東京都健康長寿医療センター研究所(東京都板橋区)が先頃、こうした研究成果を発表しました(研究所のサイトはこちら)。

今後の高齢者政策においては、「社会参加の推進の必要性」をさらに重視していくことが必要です。

女性はどのような形の社会参加でも生活機能維持が期待できるが、男性では若干異なる

都健康長寿医療センターでは、社会参加と健康との関連について、▼日常生活が自立している健康な高齢者であっても、「社会的な孤立」および「閉じこもり傾向」が重積している場合には、どちらにも該当しない場合に比べて死亡率が極めて高くなる健康状態に問題のない高齢者では、居住形態(独居か、家族と同居か)ではなく、「他者とのつながりが乏しい者」(社会的孤立者)ほど「身体機能低下」「抑うつ」「要介護状態」などのリスクが高い地域高齢者の「社会との繋がり」は段階的に弱くなり、周囲との交流減少や町内会活動への不参加は「社会的孤立」に向かう危険信号である「独りでいることを好む人」でも、社会的孤立による悪影響は緩和されない—などの研究成果を発表しています。

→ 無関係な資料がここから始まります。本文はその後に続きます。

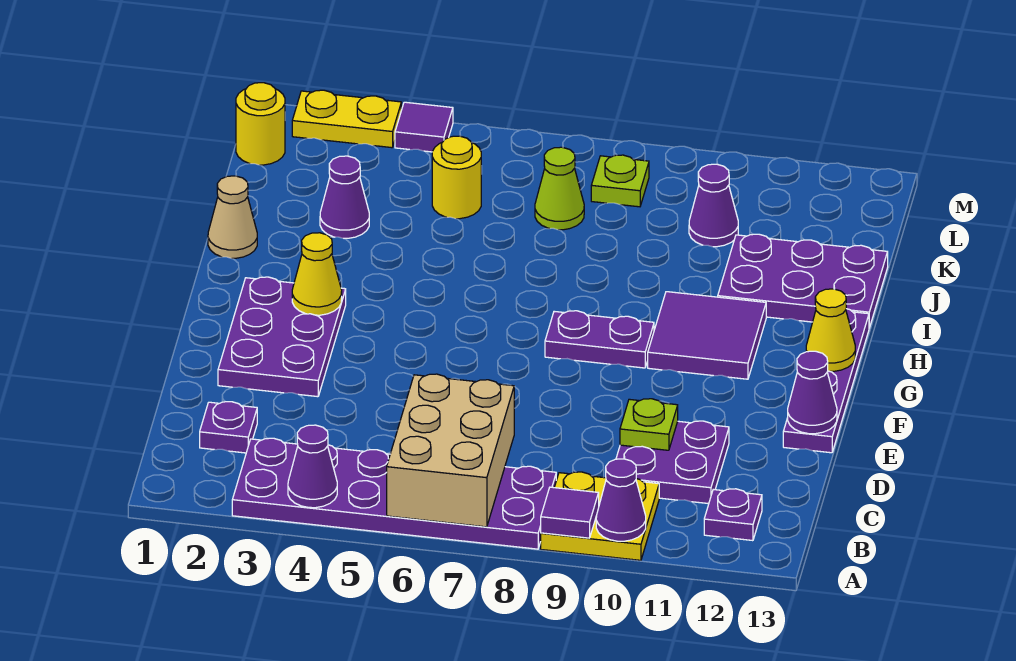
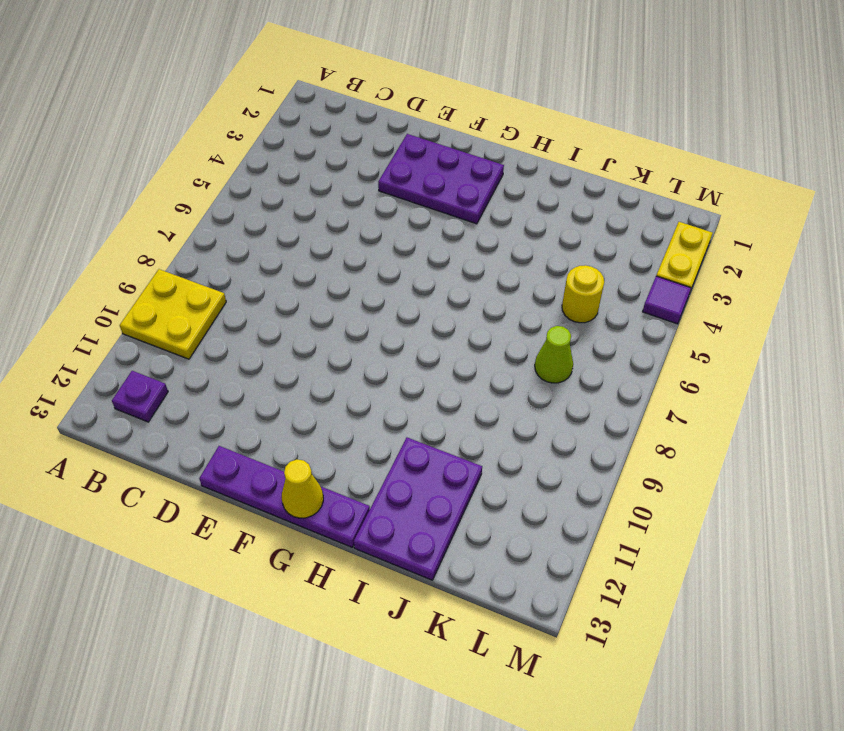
none -> purple 2x6 plate [232,438,556,549]
none -> purple 1x1 plate [200,402,257,453]
none -> purple 2x2 plate [616,421,729,504]

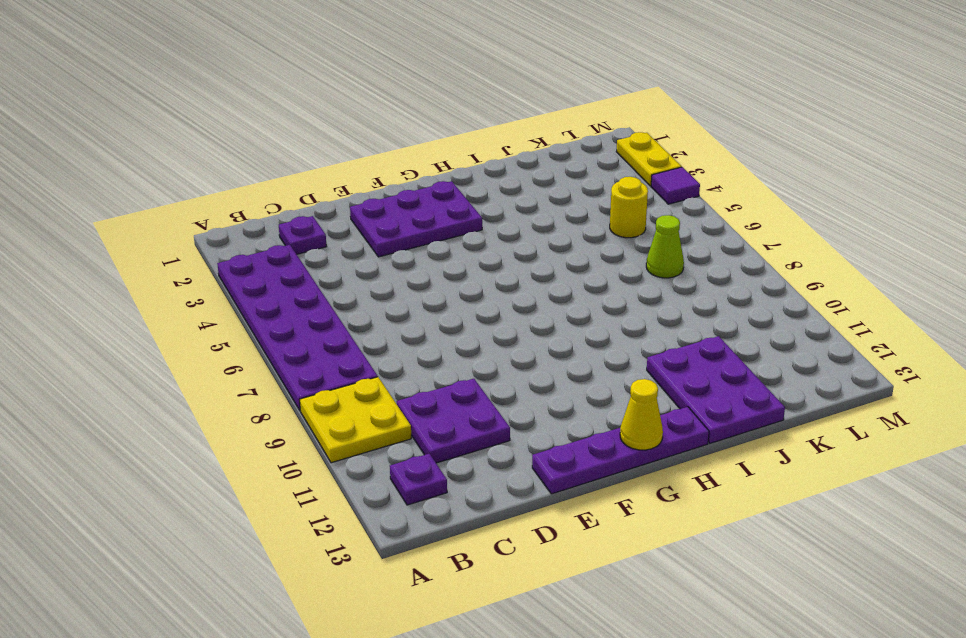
none -> purple 1x2 plate [545,311,654,368]
none -> purple 2x2 tile [648,292,766,379]
none -> tan 1x1 cone [208,176,257,258]

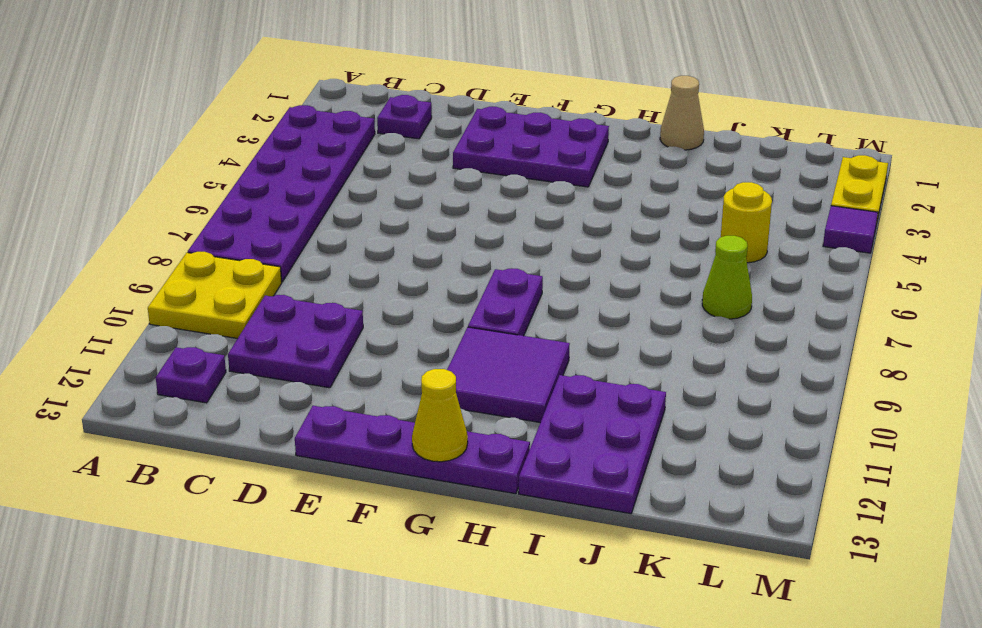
none -> purple 1x1 cone [320,156,369,238]
none -> purple 1x1 cone [689,164,738,247]
none -> yellow 1x1 round brick [236,83,285,165]

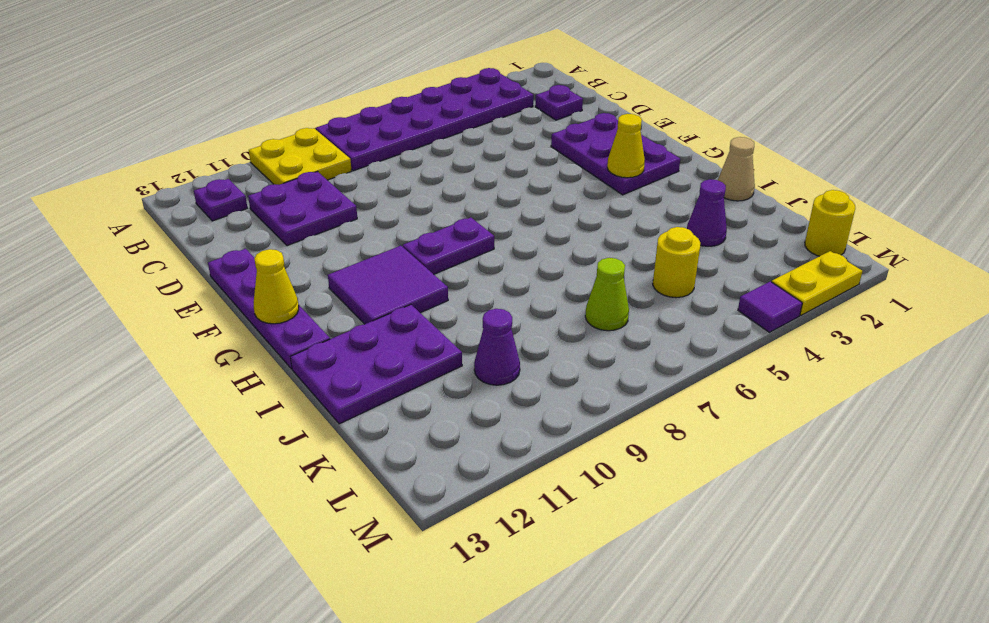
none -> lime 1x1 plate [591,155,649,207]
none -> purple 1x1 cone [288,425,337,508]
none -> tan 2x3 brick [387,374,514,527]

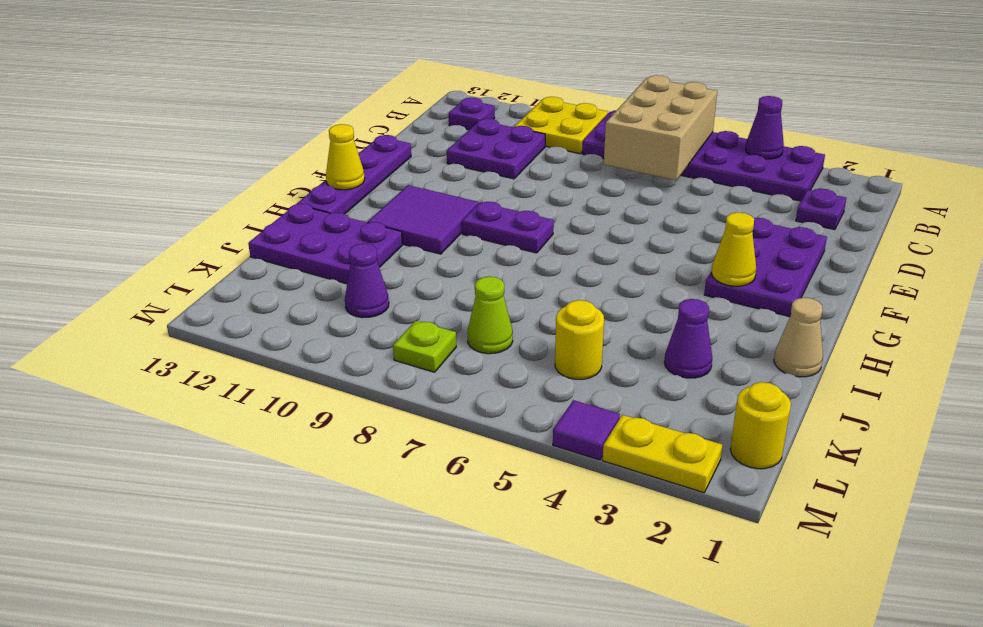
none -> purple 1x1 tile [541,487,599,538]
none -> purple 1x1 cone [596,459,646,541]
none -> lime 1x1 plate [620,399,678,450]

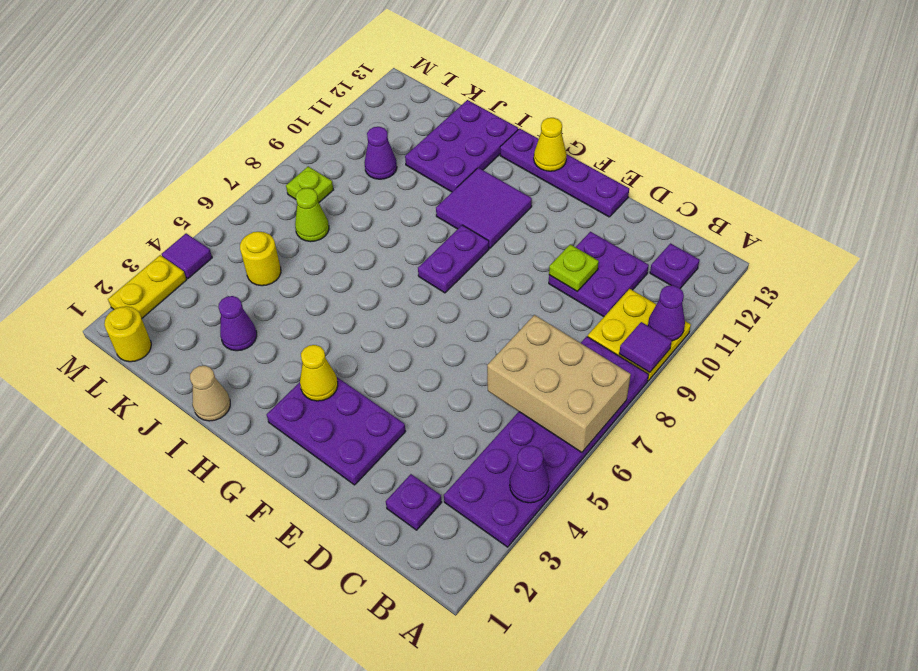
none -> purple 1x1 cone [788,351,837,434]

高齢化がますます進展する(2025年度までに、いわゆる団塊の世代すべてが後期高齢者となる(高齢者数の増加)、その後、高齢者数そのものは大きく増加しないものの、2040年頃にかけて85歳以上の高齢者比率が著しく高まっていく)中では、「社会的孤立をいかに防ぐか」が極めて重要な施策になると考えられます。

今般、研究所では「高齢者の生活機能の変化パターン」と「社会参加」との関連性に着目した研究を実施。具体的には、2010年に行われた日本老年学的評価研究の「健康とくらしの調査」の回答者のうち、2016年までに死亡した65歳以上高齢者(全国19市町村、4502名)のデータを解析しました。

そこから、まず「高齢者の生活機能の変化パターン」については、死亡前3年間における生活機能の変化を、要介護認定データを用いて▼自立▼要支援1▼要支援2▼要介護1▼要介護2▼要介護3▼要介護4▼要介護5—の8段階で評価し、大きく次の5パターンに分けられることがわかりました。
(1)自立を維持
(2)急激に悪化
(3)徐々に悪化
(4)中等度認定を維持
(5)重度認定を維持

社会参加と生活機能維持との関係1



また社会参加については、次の3種類で定義。
(a)平等的な関係を特徴とする水平グループ(ボランティア、スポーツ、趣味)への参加
(b)階層的な関係を特徴とする垂直グループ(老人クラブ、町内会、政治団体、業界団体、宗教団体)への参加
(c)いずれかのグループへの参加



性別や年齢、教育年数、等価所得、がん・心臓疾患・脳卒中の既往、人口密度の影響を考慮したうえで、両者の関係を分析すると、次のような点が明らかになりまし。

▽「2010年時点で月に1回以上社会参加している高齢者」は、他の高齢者に比べ、「人生の最後まで自立を維持するパターン」を辿りやすい

▽「社会参加している高齢者」は、「(1)の自立維持パターン」の割合が、「(5)の重度維持パターン」よりも1.5倍多い(「重度維持パターン」が「自立維持パターン」の0.67倍である)

社会参加と生活機能維持との関係2



【性別、社会参加の内容別分析】
▽女性は、いずれのグループへの参加でも「(1)の自立維持パターン」となりやすいが、男性では「(b)の垂直グループ」へ参加した場合には、「(1)の自立維持パターン」となりやすいわけではない

【年齢別分析】
▽調査開始時に65〜74歳、75〜84歳の対象者では上記と同様の傾向があるが、85歳以上の対象者では、上記と同様の傾向はない



こうした結果を踏まえ、都健康長寿医療センター研究所の研究グループでは▼社会参加が高齢者の生活機能の維持に寄与する▼性別や年齢、参加するグループの特性(上記(a)―(c))によって異なる—と分析し、「今後の高齢者政策においては、『社会参加の推進の必要性』を強調することができる」と結論づけています。

少子高齢化が進行し、「少ない介護スタッフ」で「増加する要介護高齢者等」の支援を行わなければならず、そうした中では「要介護状態に陥らない、重度化を予防する」施策が非常に重要となります。本研究なども参考に「社会参加推進」による自立支援・重度化防止策を地域で検討・実施していくことに期待が集まります。